[Difference listings]
######

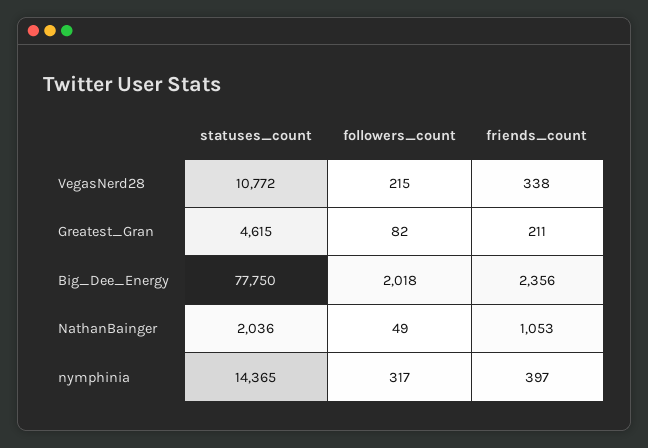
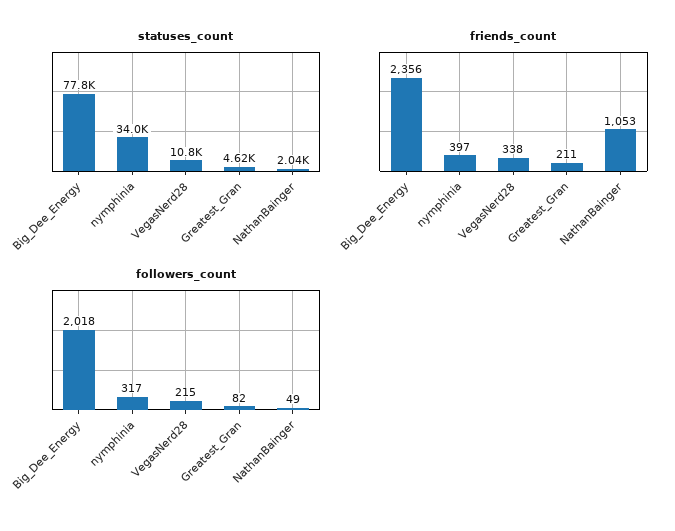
  {
    "statuses_count": {
      "VegasNerd28": 10772,
      "Greatest_Gran": 4615,
      "Big_Dee_Energy": 77750,
      "NathanBainger": 2036,
-     "nymphinia": 14365
+     "nymphinia": 34000
    },
    "followers_count": {
      "VegasNerd28": 215,
      "Greatest_Gran": 82,
      "Big_Dee_Energy": 2018,
      "NathanBainger": 49,
      "nymphinia": 317
    },
    "friends_count": {
      "VegasNerd28": 338,
      "Greatest_Gran": 211,
      "Big_Dee_Energy": 2356,
      "NathanBainger": 1053,
      "nymphinia": 397
    }
  }

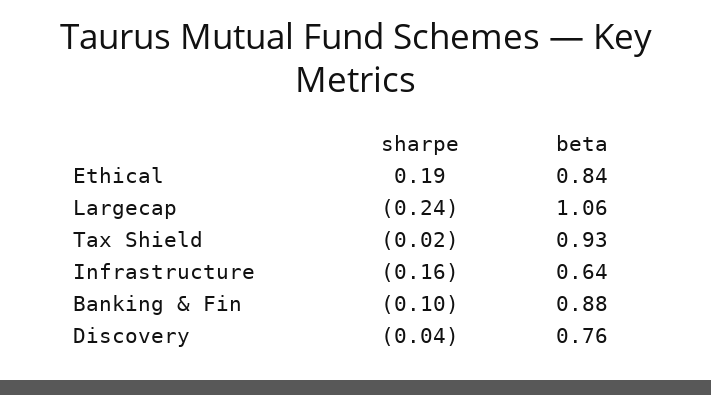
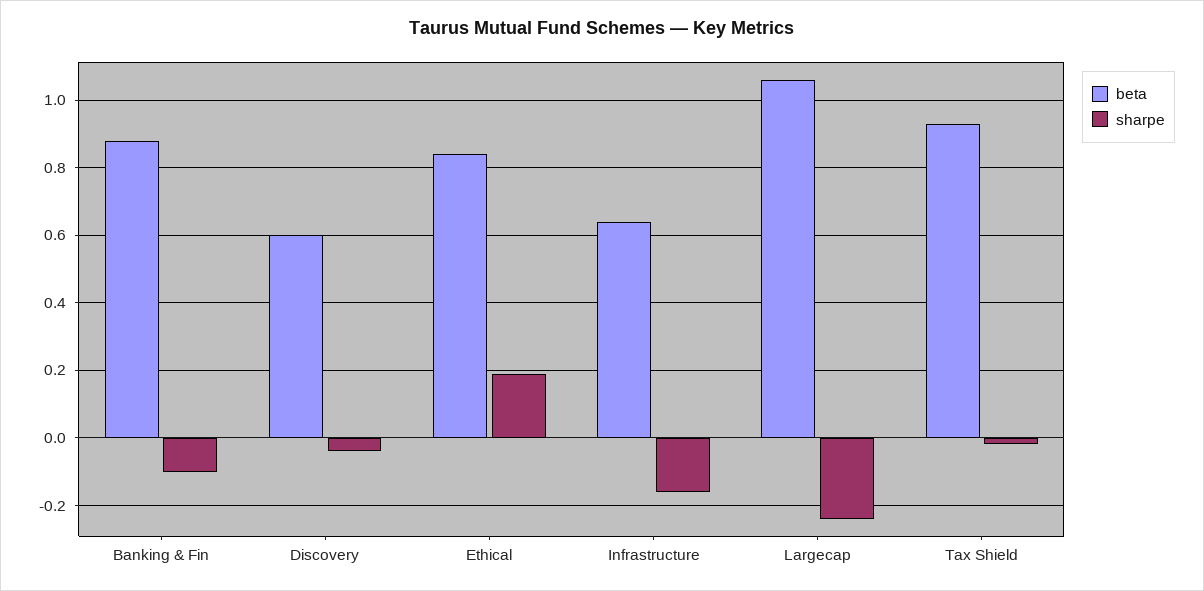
  {
    "sharpe": {
      "Ethical": 0.19,
      "Largecap": -0.24,
      "Tax Shield": -0.02,
      "Infrastructure": -0.16,
      "Banking & Fin": -0.1,
      "Discovery": -0.04
    },
    "beta": {
      "Ethical": 0.84,
      "Largecap": 1.06,
      "Tax Shield": 0.93,
      "Infrastructure": 0.64,
      "Banking & Fin": 0.88,
-     "Discovery": 0.76
+     "Discovery": 0.6
    }
  }

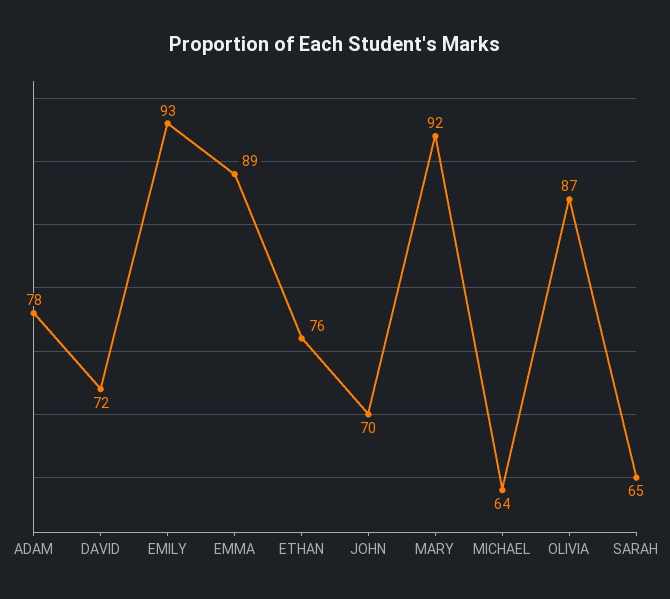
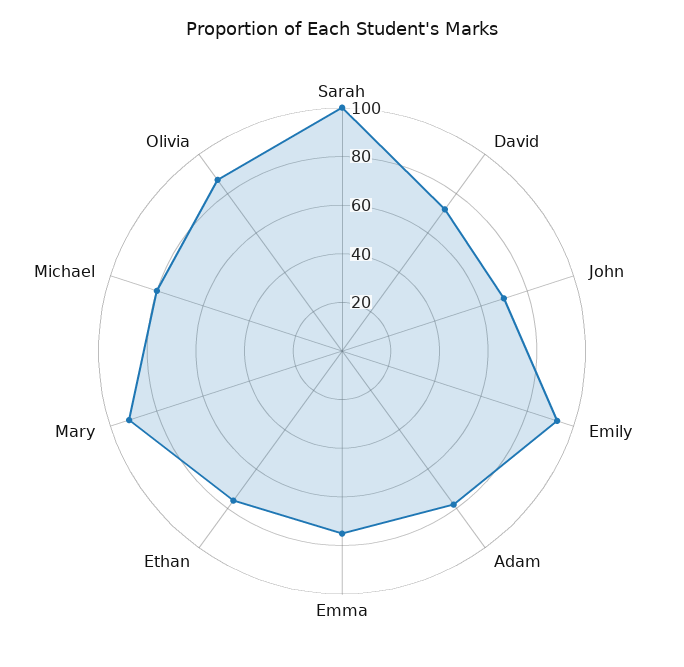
  {
    "ADAM": 78,
    "DAVID": 72,
    "EMILY": 93,
-   "EMMA": 89,
+   "EMMA": 75,
    "ETHAN": 76,
    "JOHN": 70,
    "MARY": 92,
-   "MICHAEL": 64,
+   "MICHAEL": 80,
    "OLIVIA": 87,
-   "SARAH": 65
+   "SARAH": 100
  }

######

** Work item **
The required answer is a single number: the count of lines in the entries that hold the string "Infrastructure".

** Response below **
2